Jefferson Products, Inc., is considering purchasing a new automatic press break, which costs $300,000 including installation and shipping. The machine is expected to generate net cash inflows of $80,000 per year for 10 years. At the end of 10 years, the book value of the machine will be $0, and it is anticipated that the machine will be sold for $100,000. If the press brake project is undertaken, Jefferson will have to increase its net working capital by $75,000. When the project is terminated in 10 years, there will no longer be a need for this incremental working capital, and it can be liquidated and made available to Jefferson for other uses, Jefferson requires a 12 percent annual return on this type of project and its marginal tax rate is 40 percent.
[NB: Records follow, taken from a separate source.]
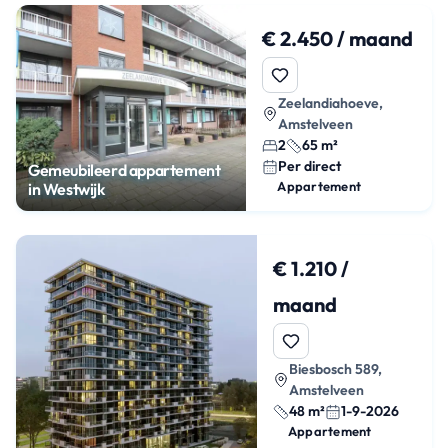
€ 2.450 / maand
Zeelandiahoeve,
Amstelveen
2
65 m²
Per direct
Gemeubileerd appartement
Appartement
in Westwijk
€ 1.210 /
maand
Biesbosch 589,
Amstelveen
48 m²
1-9-2026
Appartement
a.Calculate the press brake’s net present value
b.Is the project acceptable?
c.What is the meaning of the computed net present value figure?
d.What is the project’s internal rate of return?
e.For the press brake project, at what annual rate of return do the net present value and internal rate of return methods assume that the net cash inflows are being reinvested?

To calculate the net present value (NPV) of the press brake project, we need to discount the future cash flows to their present value. The formula for calculating NPV is:

NPV = Present Value of Cash Inflows - Initial Investment

a. To calculate the present value of cash inflows, we need to discount the annual net cash inflows of $80,000 over a period of 10 years. The formula for calculating present value (PV) is:

PV = Cash Inflow / (1 + Discount Rate)^n

Where:
- Cash Inflow = $80,000
- Discount Rate = 12% (annual return rate required by Jefferson)
- n = number of years (in this case, n = 1 to 10)

Using this formula, we can calculate the present value of each annual cash inflow and sum them up:

Year 1: PV = $80,000 / (1 + 0.12)^1 = $71,429
Year 2: PV = $80,000 / (1 + 0.12)^2 = $63,838
Year 3: PV = $80,000 / (1 + 0.12)^3 = $57,027
...
Year 10: PV = $80,000 / (1 + 0.12)^10 = $21,093

Summing up the present values of all the cash inflows:

PV of Cash Inflows = $71,429 + $63,838 + $57,027 + ... + $21,093

b. The initial investment includes the cost of the machine, installation, and shipping, which is $300,000. Additionally, there is an incremental working capital increase of $75,000. Therefore, the initial investment is $375,000.

c. The net present value (NPV) figure represents the present value of the cash inflows minus the initial investment. A positive NPV indicates that the project is expected to generate more value than the initial investment and would be considered acceptable.

NPV = PV of Cash Inflows - Initial Investment

d. The internal rate of return (IRR) is the discount rate that makes the NPV equal to zero. In other words, it is the rate at which the present value of cash inflows equals the initial investment. To calculate the IRR, we need to find the rate that satisfies the equation:

NPV = 0

This can be done either through trial and error or by using a financial calculator or spreadsheet software.

e. Both the net present value (NPV) and internal rate of return (IRR) methods assume that the net cash inflows are being reinvested at the project's rate of return. In this case, the annual rate of return is 12%.